Article:
BEGIN
Expressed as a share of statewide per-capita personal income (the tax base for state appropriations), state tax funding in fiscal 2000 for higher education was $23.4 billion below the peak reached in fiscal 1979. The 2000 appropriations were about 77 percent of the 1979 state tax effort.

Expressed as a proportion of gross domestic product, expenditures by state and local governments for higher education in 1998 were $20.9 billion below the peak reached in 1982. The 1998 expenditures were 74 percent of the peak 1982 level.

Historically, states have assumed the primary responsibility for fostering opportunity for postsecondary education and training. Their investments in higher education have allowed public campuses to expand far beyond what private institutions could afford to support; as a result, about 78 percent of college students today are enrolled in state institutions. The public's demand for quality education has led states to support academic missions that respond to high expectations regarding faculty and other resources. And the need to make higher education accessible to most citizens has meant low tuition charges in public institutions. A few states have taken an additional step and created their own need-based grant programs to assist students from low- and lower-middle-income families when low tuition alone has not made college affordable.

The sharp reduction in state investment in higher education starting about 1980 has, however, curtailed the commitment to educational opportunity in every state. The cutbacks have resulted in an oversupply of unskilled workers in the labor market and shortages among workers with the highest levels of education and training. The reductions have also produced a large and growing gap between the compensation of faculty at private colleges and universities and that of professors at public institutions. If this gap continues to expand, it will tend to reallocate quality faculty from public to private universities over time.

But most important, the decline in state funding has made college less affordable, and therefore less accessible, for many students. As states have reduced their investments in higher education, institutions have raised tuition and fees to offset the loss of state support. The charges to students have risen far faster than family incomes (especially for minorities and for those families that earn the least), and more sharply than state or federal grant aid to students. No more than a dozen states have made any serious effort to help students from low- and moderate-income families pay the higher costs that have resulted from these state decisions.

Moreover, since the early 1990s, some states have followed the lead of Georgia in moving from need-based financial aid to merit-based aid. In 1982 need-based support accounted for 90.9 percent of state financial aid to students. By 1990, that percentage had dropped to 88.3; in 1999 it hit a low of 80.5. This change has shifted state assistance from needy college students to many students who are not financially needy. Four-year institutions, both public and private, are doing something similar by becoming more selective in admissions and by practicing preferential financial-aid packaging to compete for less financially needy students.
END
Tasks for this exercise:
A - Reproduce the stretch of the higher education funding text from "Historically, states have" through "made college affordable.", word for word.
B - Go on with the text on state funding for higher education, starting right after its final sentence.

Record list:
BEGIN
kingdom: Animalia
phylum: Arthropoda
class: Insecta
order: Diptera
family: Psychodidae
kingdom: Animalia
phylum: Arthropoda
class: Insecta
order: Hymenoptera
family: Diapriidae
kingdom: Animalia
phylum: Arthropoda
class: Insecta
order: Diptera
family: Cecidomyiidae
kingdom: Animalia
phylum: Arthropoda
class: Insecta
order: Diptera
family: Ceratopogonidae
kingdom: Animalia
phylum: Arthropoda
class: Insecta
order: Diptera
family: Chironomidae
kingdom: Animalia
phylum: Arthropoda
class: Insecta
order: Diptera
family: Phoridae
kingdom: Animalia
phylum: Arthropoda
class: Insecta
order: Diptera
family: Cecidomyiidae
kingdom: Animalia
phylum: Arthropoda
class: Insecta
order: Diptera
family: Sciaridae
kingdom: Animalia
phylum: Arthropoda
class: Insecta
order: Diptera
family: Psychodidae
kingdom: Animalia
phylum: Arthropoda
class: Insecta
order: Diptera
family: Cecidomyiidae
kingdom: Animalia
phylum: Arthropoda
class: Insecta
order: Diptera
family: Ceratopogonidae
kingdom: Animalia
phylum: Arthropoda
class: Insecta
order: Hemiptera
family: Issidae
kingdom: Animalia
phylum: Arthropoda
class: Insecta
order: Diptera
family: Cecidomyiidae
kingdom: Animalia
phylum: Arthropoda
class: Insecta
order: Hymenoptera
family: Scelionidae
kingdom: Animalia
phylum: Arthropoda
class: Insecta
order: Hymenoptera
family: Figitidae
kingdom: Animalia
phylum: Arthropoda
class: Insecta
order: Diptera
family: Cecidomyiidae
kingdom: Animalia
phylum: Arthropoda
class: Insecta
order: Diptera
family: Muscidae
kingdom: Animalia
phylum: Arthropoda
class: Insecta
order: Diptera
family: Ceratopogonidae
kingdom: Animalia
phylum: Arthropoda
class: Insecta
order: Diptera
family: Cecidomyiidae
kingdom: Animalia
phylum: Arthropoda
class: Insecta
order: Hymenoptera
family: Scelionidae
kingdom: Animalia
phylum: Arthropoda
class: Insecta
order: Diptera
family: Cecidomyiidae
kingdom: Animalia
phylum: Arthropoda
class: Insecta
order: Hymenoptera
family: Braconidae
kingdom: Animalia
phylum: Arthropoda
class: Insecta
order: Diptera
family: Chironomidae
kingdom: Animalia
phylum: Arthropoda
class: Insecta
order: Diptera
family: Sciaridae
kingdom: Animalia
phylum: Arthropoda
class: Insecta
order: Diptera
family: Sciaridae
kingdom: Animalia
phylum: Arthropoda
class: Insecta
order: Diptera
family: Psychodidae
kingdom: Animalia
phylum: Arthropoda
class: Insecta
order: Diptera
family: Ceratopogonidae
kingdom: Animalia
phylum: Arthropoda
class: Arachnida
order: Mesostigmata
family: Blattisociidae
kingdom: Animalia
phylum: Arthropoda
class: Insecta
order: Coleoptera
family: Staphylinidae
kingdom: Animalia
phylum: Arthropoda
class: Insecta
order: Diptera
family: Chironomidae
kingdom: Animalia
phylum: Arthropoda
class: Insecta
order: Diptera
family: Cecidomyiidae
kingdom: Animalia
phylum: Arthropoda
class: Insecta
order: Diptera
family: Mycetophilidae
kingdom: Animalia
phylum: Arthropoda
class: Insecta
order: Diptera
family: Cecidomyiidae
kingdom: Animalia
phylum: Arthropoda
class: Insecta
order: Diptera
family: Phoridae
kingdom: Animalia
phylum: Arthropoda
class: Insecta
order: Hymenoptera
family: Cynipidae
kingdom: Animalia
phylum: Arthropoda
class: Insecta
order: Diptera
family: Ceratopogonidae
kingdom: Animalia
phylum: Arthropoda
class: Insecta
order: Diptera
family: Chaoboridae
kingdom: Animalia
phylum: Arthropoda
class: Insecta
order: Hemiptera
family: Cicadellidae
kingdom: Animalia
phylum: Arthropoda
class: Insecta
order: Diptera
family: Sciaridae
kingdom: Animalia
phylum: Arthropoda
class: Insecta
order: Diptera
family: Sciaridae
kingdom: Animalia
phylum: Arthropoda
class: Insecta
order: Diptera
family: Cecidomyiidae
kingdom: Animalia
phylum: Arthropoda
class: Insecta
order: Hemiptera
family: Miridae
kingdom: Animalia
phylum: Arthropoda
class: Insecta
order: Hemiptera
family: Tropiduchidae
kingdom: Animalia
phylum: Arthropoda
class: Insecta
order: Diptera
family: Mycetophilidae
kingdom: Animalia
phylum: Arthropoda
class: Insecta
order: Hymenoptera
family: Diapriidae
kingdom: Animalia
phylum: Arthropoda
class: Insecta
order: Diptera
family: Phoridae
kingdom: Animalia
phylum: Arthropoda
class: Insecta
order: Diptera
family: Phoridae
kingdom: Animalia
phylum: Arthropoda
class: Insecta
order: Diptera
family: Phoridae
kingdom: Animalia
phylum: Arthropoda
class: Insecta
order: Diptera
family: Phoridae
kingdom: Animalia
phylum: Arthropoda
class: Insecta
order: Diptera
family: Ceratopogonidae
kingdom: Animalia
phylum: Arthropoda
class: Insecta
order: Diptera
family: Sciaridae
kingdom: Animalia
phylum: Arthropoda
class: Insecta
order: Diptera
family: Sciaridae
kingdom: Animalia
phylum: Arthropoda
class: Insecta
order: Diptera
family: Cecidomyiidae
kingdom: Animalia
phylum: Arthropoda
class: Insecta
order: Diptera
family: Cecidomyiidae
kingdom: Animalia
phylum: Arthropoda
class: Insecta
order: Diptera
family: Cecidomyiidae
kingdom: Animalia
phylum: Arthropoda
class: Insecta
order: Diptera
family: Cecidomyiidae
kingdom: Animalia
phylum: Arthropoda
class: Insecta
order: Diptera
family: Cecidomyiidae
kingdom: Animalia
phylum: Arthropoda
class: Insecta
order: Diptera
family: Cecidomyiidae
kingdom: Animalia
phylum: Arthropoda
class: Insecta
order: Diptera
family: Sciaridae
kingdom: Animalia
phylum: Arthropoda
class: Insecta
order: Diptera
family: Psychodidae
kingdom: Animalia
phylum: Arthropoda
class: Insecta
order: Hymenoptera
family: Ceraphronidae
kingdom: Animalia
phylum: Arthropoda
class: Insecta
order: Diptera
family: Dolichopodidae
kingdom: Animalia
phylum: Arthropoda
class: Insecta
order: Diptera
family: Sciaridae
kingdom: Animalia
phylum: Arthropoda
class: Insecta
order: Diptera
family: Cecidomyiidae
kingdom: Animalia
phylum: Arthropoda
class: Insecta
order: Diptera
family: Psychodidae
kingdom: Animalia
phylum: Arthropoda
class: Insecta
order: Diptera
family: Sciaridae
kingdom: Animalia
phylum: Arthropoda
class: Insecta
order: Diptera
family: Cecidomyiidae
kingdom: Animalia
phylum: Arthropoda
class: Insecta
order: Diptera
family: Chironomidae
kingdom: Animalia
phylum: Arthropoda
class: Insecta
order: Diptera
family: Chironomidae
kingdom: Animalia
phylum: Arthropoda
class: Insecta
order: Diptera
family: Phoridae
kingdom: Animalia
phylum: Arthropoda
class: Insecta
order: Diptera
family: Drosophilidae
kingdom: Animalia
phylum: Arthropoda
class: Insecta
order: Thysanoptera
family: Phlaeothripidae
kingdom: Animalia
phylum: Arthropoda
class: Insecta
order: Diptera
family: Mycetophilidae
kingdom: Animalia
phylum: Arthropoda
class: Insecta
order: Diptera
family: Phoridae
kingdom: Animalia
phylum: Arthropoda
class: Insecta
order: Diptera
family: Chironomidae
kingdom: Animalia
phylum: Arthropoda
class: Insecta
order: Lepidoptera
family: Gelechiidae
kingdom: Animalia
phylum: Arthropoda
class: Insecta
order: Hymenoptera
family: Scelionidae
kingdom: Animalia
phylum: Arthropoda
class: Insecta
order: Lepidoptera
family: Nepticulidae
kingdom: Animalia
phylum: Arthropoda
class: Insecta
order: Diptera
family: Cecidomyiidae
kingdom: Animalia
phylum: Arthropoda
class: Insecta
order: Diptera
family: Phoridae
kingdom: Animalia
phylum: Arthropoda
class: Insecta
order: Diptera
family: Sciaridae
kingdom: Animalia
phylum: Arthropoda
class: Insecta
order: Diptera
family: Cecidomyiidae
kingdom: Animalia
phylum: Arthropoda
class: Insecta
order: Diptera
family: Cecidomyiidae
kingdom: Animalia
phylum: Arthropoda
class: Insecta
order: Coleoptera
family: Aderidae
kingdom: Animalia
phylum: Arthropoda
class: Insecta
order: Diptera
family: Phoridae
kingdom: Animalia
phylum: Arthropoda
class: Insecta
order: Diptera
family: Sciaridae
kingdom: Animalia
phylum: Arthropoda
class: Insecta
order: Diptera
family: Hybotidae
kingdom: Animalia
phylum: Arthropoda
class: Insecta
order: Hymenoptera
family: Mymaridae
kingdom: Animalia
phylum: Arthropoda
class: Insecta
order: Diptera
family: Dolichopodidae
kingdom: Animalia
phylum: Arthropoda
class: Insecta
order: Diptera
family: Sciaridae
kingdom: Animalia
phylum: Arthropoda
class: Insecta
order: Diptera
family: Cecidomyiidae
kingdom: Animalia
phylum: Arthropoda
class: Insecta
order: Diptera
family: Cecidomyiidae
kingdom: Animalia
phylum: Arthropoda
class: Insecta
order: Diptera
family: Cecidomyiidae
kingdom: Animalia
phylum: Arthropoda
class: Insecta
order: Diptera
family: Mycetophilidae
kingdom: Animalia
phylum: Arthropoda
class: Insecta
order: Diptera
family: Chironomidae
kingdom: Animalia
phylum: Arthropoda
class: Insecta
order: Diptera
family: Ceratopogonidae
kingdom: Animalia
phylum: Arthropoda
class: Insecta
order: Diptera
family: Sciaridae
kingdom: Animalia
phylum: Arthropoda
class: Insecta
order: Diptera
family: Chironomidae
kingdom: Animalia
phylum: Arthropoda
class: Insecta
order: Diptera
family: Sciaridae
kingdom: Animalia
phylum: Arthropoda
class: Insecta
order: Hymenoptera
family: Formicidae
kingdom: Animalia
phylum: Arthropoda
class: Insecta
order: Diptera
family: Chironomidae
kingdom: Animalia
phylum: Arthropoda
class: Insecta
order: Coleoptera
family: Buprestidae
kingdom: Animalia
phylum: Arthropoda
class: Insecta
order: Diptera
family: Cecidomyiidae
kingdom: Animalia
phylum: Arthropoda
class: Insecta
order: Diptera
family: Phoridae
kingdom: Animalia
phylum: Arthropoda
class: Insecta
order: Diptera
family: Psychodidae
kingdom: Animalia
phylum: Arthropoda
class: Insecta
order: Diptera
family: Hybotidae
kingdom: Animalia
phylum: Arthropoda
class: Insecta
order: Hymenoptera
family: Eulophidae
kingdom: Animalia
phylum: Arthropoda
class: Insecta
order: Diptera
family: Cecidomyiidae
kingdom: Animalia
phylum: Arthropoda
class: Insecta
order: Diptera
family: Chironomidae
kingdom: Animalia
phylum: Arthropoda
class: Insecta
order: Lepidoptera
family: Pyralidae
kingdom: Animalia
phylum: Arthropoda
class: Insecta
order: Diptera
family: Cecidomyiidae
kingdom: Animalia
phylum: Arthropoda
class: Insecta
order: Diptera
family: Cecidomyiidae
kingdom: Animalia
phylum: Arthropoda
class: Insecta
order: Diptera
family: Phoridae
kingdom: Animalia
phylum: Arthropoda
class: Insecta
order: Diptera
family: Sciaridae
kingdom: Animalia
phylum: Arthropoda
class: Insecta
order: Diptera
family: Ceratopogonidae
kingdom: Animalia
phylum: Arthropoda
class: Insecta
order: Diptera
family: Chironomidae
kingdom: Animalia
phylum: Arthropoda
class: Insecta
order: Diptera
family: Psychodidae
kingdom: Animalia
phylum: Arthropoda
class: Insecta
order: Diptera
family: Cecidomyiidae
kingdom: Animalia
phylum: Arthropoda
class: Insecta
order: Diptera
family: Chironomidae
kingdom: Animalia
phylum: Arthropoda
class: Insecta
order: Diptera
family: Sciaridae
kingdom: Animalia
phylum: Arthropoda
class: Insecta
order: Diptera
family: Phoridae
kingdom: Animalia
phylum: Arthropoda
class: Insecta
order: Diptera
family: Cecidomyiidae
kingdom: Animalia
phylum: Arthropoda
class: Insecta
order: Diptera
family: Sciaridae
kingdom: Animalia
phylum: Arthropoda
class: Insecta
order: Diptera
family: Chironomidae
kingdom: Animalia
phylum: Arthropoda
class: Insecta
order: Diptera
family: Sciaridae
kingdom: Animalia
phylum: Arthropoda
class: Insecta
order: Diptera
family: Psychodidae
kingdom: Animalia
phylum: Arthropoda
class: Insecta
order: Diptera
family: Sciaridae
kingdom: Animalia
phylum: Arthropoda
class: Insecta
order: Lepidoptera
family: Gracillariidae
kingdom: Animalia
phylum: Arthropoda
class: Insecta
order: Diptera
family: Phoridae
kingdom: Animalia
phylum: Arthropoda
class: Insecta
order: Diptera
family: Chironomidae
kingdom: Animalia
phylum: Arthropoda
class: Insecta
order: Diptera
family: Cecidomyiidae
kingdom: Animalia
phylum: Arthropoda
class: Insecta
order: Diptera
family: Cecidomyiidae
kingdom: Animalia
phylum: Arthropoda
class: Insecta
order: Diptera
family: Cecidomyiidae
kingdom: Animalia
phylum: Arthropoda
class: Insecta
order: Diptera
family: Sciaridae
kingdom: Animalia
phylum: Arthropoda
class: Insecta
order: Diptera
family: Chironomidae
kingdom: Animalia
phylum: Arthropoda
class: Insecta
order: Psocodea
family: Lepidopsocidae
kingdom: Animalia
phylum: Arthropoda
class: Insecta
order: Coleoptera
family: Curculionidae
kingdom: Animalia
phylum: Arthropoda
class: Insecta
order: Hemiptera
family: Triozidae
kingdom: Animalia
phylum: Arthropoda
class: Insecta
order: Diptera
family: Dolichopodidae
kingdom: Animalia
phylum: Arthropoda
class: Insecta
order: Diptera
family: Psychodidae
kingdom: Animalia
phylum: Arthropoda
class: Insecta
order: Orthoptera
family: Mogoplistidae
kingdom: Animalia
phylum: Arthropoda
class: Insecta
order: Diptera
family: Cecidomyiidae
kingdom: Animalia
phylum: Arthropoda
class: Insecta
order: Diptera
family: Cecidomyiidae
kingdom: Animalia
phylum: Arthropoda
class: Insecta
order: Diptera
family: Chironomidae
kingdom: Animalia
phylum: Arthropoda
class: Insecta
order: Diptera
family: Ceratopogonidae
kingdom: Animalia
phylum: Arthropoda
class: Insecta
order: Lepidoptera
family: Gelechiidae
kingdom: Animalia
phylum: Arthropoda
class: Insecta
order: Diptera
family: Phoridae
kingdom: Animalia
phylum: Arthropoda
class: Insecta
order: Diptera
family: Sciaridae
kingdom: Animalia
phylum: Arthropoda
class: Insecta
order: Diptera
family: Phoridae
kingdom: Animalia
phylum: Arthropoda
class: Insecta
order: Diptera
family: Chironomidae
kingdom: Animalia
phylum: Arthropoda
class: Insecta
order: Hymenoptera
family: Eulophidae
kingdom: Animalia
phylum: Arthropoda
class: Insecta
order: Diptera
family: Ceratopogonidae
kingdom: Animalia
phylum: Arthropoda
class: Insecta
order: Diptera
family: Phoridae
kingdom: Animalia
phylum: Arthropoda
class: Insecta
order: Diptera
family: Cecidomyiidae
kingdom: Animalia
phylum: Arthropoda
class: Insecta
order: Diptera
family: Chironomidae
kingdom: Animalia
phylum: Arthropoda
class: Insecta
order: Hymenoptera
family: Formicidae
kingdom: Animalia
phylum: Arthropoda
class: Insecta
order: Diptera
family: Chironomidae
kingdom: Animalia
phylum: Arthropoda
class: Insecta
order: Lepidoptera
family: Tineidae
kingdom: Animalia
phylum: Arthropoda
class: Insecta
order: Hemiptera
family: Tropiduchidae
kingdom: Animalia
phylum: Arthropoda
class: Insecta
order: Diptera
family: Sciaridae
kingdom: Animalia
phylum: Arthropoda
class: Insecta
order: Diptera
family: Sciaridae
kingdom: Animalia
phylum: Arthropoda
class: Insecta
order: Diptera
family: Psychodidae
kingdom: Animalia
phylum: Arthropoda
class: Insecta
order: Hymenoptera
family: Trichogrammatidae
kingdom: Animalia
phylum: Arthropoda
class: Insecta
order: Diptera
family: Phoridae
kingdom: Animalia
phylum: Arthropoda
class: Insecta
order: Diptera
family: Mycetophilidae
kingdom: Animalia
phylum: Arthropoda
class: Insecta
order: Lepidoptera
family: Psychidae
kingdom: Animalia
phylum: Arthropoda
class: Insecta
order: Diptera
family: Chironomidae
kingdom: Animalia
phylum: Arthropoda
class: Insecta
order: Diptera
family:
END
Task-by-task results:
A -
Historically, states have assumed the primary responsibility for fostering opportunity for postsecondary education and training. Their investments in higher education have allowed public campuses to expand far beyond what private institutions could afford to support; as a result, about 78 percent of college students today are enrolled in state institutions. The public's demand for quality education has led states to support academic missions that respond to high expectations regarding faculty and other resources. And the need to make higher education accessible to most citizens has meant low tuition charges in public institutions. A few states have taken an additional step and created their own need-based grant programs to assist students from low- and lower-middle-income families when low tuition alone has not made college affordable.

B -
At the federal level, where most student financial aid originates, a cost shift from taxpayers to students has occurred over the past twenty years, when the federal government has been unable or unwilling to make up the difference between higher education prices and what families could afford. So the purchasing power of the federal Pell Grant has declined and today buys about half as much higher education as it did at the end of the 1970s. Figure 3 shows the drop in the percentage of institutional charges covered by the maximum Pell Grant award between fiscal 1974 and fiscal 2000.

During the past two decades, the federal government has also aggressively expanded educational loan programs, with more of the costs of these programs borne by borrowers instead of taxpayers. Unfortunately, students from low-income families tend to view loans as barriers-not vehicles-to participating in higher education.

In 1997 the president and Congress enacted the Hope and Lifetime Learning Tax Credits. These tax credits are worth up to $1,500. Since they are not based on need-the income limit is $100,000-much of their benefit goes to families that do not depend on them. And because they are not refundable, families too poor to pay federal income taxes (those with incomes below about $18,000) are excluded from this program. As of this writing, the president has proposed raising the maximum benefit from the credits to $2,800 a year and increasing the annual income limit to $120,000. If implemented, this plan will continue the exclusion of poor people from eligibility for the tax credit.

Overall, federal financial aid based on need reached a high in 1986 of 86.4 percent of federal support for postsecondary students. Since then, it has continued to decrease; by 1999, the percentage was 60.5, or about what it was in 1964.

As taxpayer investment in higher education has declined, the expected contribution of parents toward the higher education of their own children has also dropped. In the federal assessment for need-based financial aid, parents have the first level of responsibility for financing the education of their children, to the extent that they have the income and assets to do so. But Congress sharply reduced the "expected family contribution" from parents in 1978 when it enacted the Middle-Income Student Assistance Act. It did so again in 1992, when it removed home equity from need analysis. A third reduction occurred in 1997 with enactment of the Hope and Lifetime Learning Tax Credits.

These reductions have not helped students from low-income families, whose expected family contribution was already zero and whose federal income-tax liability was zero. The changes benefit only those families with enough income to generate a positive expected family contribution, and the greater the expected contribution, the greater the parental benefit. The most recent reduction in support expected from families-which came in the form of tax credits-fully assists those who pay at least $2,000 in federal income taxes. Those too poor to have a federal income-tax obligation receive no benefit.

Of course, someone has to pay for college. That leaves students with the unmet bills from high institutional charges, reduced taxpayer support, and lagging parental contributions. As a result, students today work more hours and borrow more through educational loans than they ever have before. Some evidence shows that excessive hours spent working and formidable student loan debt have come to interfere with the learning experience of students.

Closing of the Door

This cost shifting from taxpayers and parents to students amounts to reintroduction of the price barriers to higher education that the federal government and a few states worked so hard to reduce in the 1960s and 1970s. Families earning more than about $75,000 a year have not felt these barriers, yet they have been devastating for those families earning less than $25,000 a year.

Gaps in educational attainment among students born into families with different income levels are nothing new. But government intervention reduced these gaps in the 1970s. In 1970 a student from a family in the top income quartile (annual earnings of more than about $75,000 in 1999 dollars) was six times more likely to complete a bachelor's degree by age twenty-four than a student from the bottom quartile (annual family income of less than $25,000). (I calculated income quartiles from data reported by the U.S. Census Bureau.) But by 1980, the attainment rate for a student from the top quartile had dropped to only four times greater than that for a student in the bottom quartile.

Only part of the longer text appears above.